Todavía hay quienes piensan que mi pareja es mi hermana. No sé si realmente lo piensan, porque es tan obvio que no lo es. Pero lo articulan para retar a que una le conteste. Nunca he visto a una pareja heterosexual que vive junta y duerme en la misma cama a la que le pregunten si son hermanos. Pero si es una pareja de mujeres, la pregunta o la afirmación viene con un tu hermana esto o aquello. Si me lo dice una anciana dulce de 100 años o más, la picheo. A esa altura de su vida no se la voy a complicar.
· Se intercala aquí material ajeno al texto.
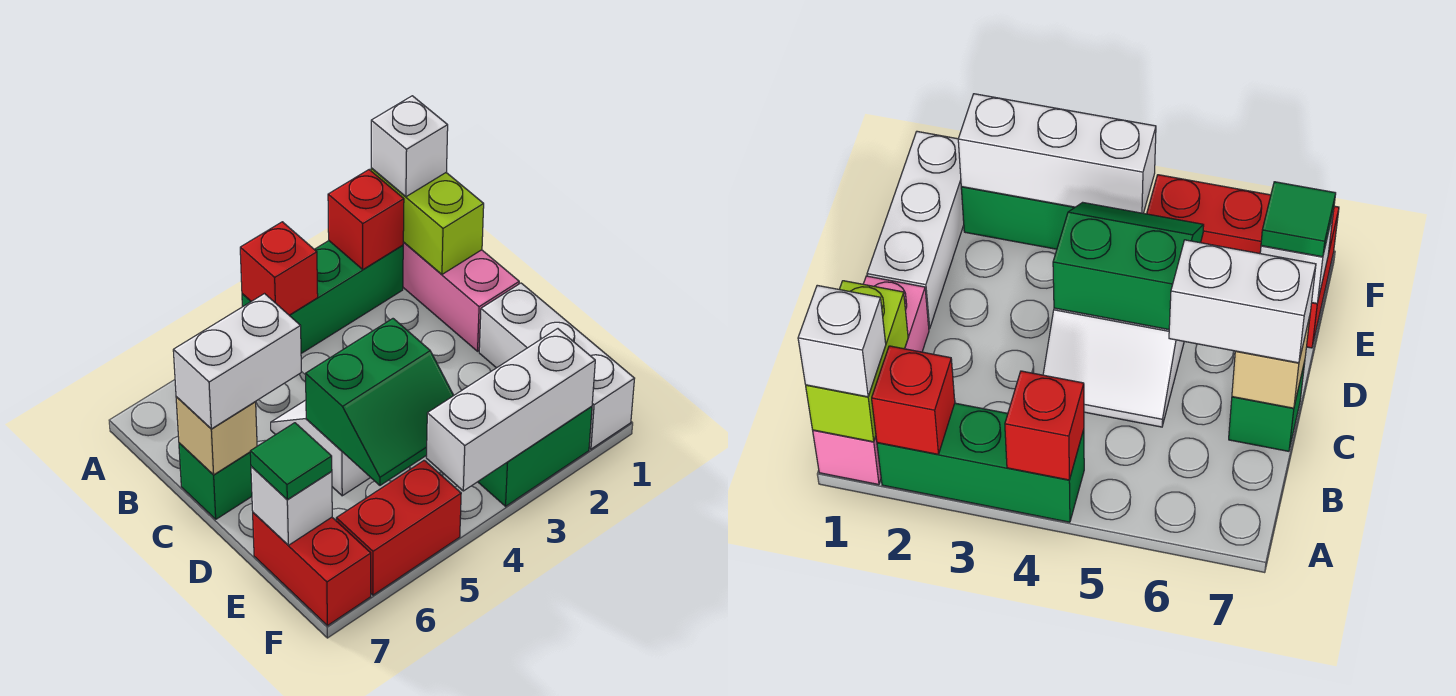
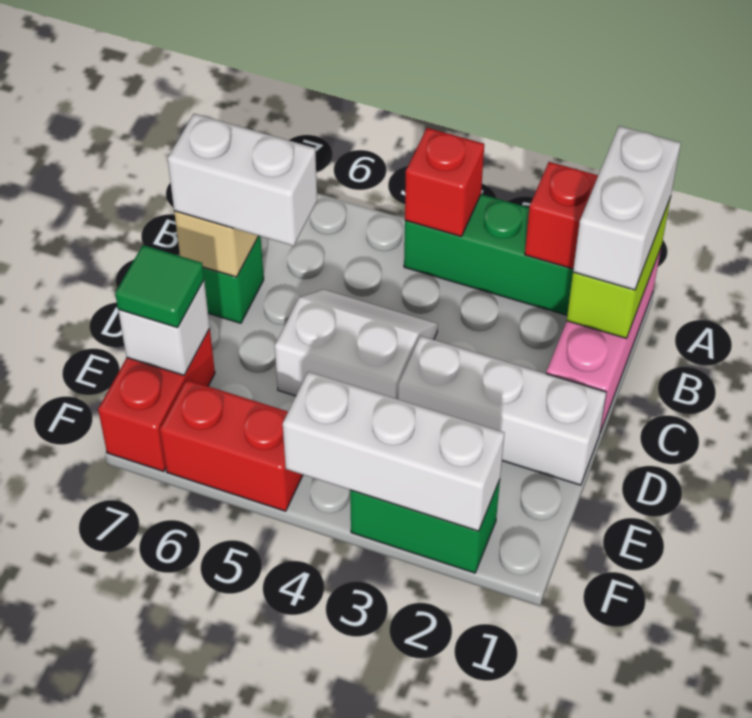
white 1x1 brick [371,96,448,197] -> white 1x2 brick [573,126,681,290]
white 1x3 brick [479,283,635,449] -> white 1x3 brick turned to [398,336,606,485]
green 2x2 slope [306,319,454,485] -> none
Si me lo pregunta alguien a quien no voy ni quiero ver más en mi vida, me importa un bledo y también lo picheo. Al resto le contesto de frente y mirándolo a los ojos para observar su reacción: Graciela no es mi hermana, es mi pareja.
Sé de amigos muy conservadores a los que les ha costado mucho integrar nuestra relación a sus creencias y valores, pero la han aceptado con tanto amor que me conmueven hasta el punto de no hostigarlos nunca con el tema. Una de esas parejas me sorprendió recientemente cuando salí de viaje sola a Nueva York. A mi regreso me interpelaron: “¿Qué es eso de irte y dejar a Graciela? Si se busca a otra no te quejes”. Me dejaron muda. Nunca se habían referido a nosotras como pareja.
También pensé en escribir sobre este tema ante la nueva ola de peticiones legales para que se reconozca el matrimonio entre parejas del mismo sexo en Puerto Rico. Escuchar a anexionistas reclamar que el Tribunal Federal no puede imponer los valores y la cultura norteamericana validando los matrimonios gay es el mejor chiste político que he oído en mucho tiempo.
Se avecina una nueva batalla pública entre los fundamentalistas y nosotras y nosotros a la que doy la bienvenida porque me gusta ganar.
En fin, que quería decirles que entre nosotras y nosotros también hay historias de éxito. Hemos los que somos felizmente gay y es lo único que exigimos que nos dejen ser.